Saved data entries
-=-=-=-=-

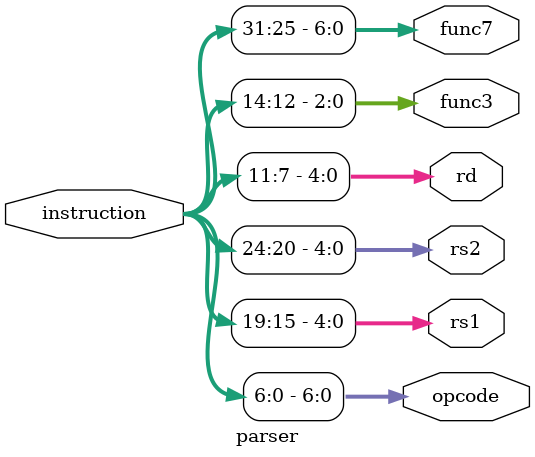
<source format=v>
module parser(input [31:0] instruction,
output[6:0] opcode,
output [4:0] rs1,
output [4:0] rs2,
output [4:0] rd,
output [2:0] func3,
output  [6:0]func7
);

assign opcode=instruction[6:0];
assign rs1=instruction[19:15];
assign rs2=instruction[24:20];
assign rd=instruction[11:7];
assign func3=instruction[14:12];
assign func7=instruction[31:25];
endmodule
</source>
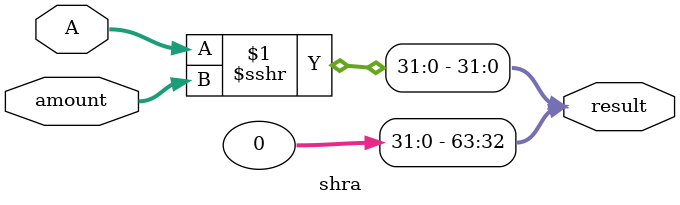
<source format=v>
module shra (
    input wire signed[31:0] A, 
    input wire [4:0] amount,
    output wire [63:0] result
);

assign result[31:0] = A >>> amount;
assign result[63:32] = 32'd0;
    
endmodule
</source>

-=-=-=-=-

▶ _Task to carry out_: In the copy, leave out all pictures, and retype exactly each line from the one with "module parser(input [31:0]" through the last line of the entries.

▶ _Exercise result_:
module parser(input [31:0] instruction,
output[6:0] opcode,
output [4:0] rs1,
output [4:0] rs2,
output [4:0] rd,
output [2:0] func3,
output  [6:0]func7
);

assign opcode=instruction[6:0];
assign rs1=instruction[19:15];
assign rs2=instruction[24:20];
assign rd=instruction[11:7];
assign func3=instruction[14:12];
assign func7=instruction[31:25];
endmodule
</source>
<source format=v>
module shra (
    input wire signed[31:0] A, 
    input wire [4:0] amount,
    output wire [63:0] result
);

assign result[31:0] = A >>> amount;
assign result[63:32] = 32'd0;
    
endmodule
</source>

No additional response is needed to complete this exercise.